Benchmarking Data Efficiency in $Δ$-ML and Multifidelity Models for Quantum Chemistry
Vivin Vinod, Peter Zaspel
TL;DR
This work benchmarks data-generation costs for Δ-ML, MFML, o-MFML, and introduces MF$\Delta$ML on the QeMFi QC dataset to predict $E_{\text{gs}}$, $E_{(1)}$, $E_{(2)}$, and $|\boldsymbol{\mu}_e|$ across five fidelities. It shows that multifidelity approaches generally yield better data efficiency than pure Δ-ML, with MFML and MF$\Delta$ML delivering the strongest performance for large prediction sets, while MF$\Delta$ML offers advantages when only a few evaluations are needed. The study also clarifies the cost structure: Δ-ML incurs baseline QC costs, MFML avoids those costs by predicting the baseline, and MF$\Delta$ML combines Δ-ML with MFML to further improve efficiency.
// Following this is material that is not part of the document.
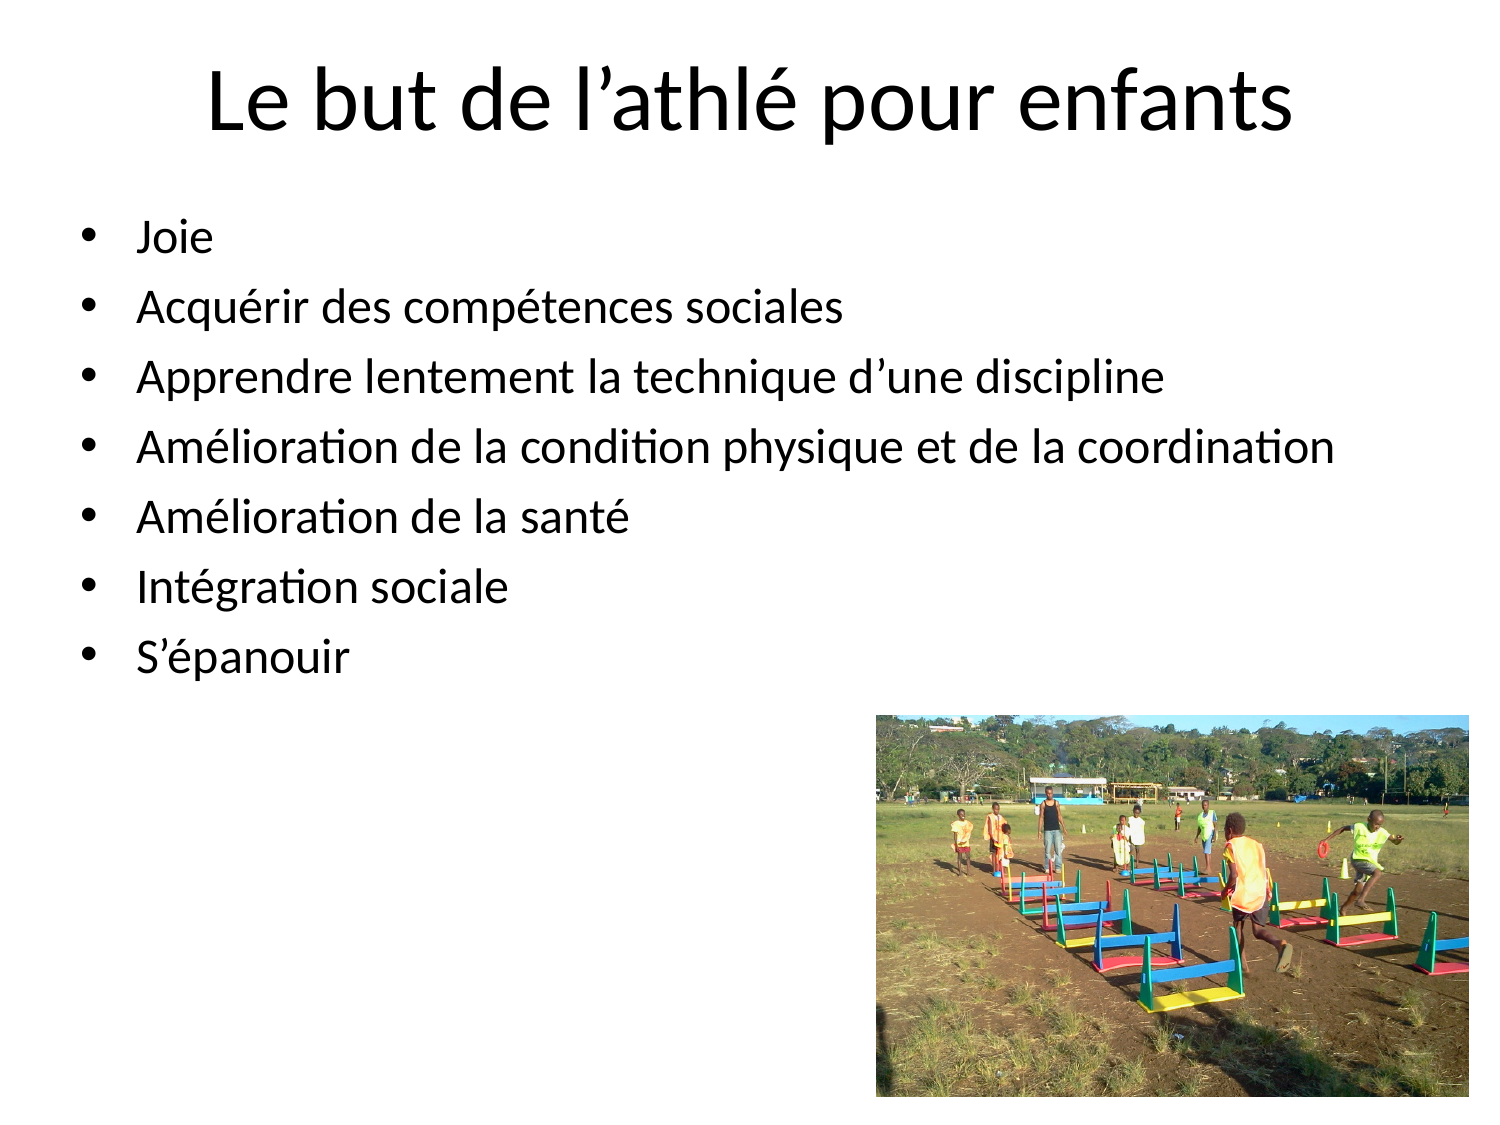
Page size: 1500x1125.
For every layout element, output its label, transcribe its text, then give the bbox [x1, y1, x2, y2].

Overall, the results provide practical guidance on selecting MF- and Δ-ML strategies to minimize training data cost while achieving target accuracy for QC properties.
Abstract
The development of machine learning (ML) methods has made quantum chemistry (QC) calculations more accessible by reducing the compute cost incurred in conventional QC methods. This has since been translated into the overhead cost of generating training data. Increased work in reducing the cost of generating training data resulted in the development of $Δ$-ML and multifidelity machine learning methods which use data at more than one QC level of accuracy, or fidelity. This work compares the data costs associated with $Δ$-ML, multifidelity machine learning (MFML), and optimized MFML (o-MFML) in contrast with a newly introduced Multifidelity$Δ$-Machine Learning (MF$Δ$ML) method for the prediction of ground state energies, vertical excitation energies, and the magnitude of electronic contribution of molecular dipole moments from the multifidelity benchmark dataset QeMFi. This assessment is made on the basis of training data generation cost associated with each model and is compared with the single fidelity kernel ridge regression (KRR) case. The results indicate that the use of multifidelity methods surpasses the standard $Δ$-ML approaches in cases of a large number of predictions. For applications which require only a few evaluations to be made using ML models, while the $Δ$-ML method might be favored, the MF$Δ$ML method is shown to be more efficient.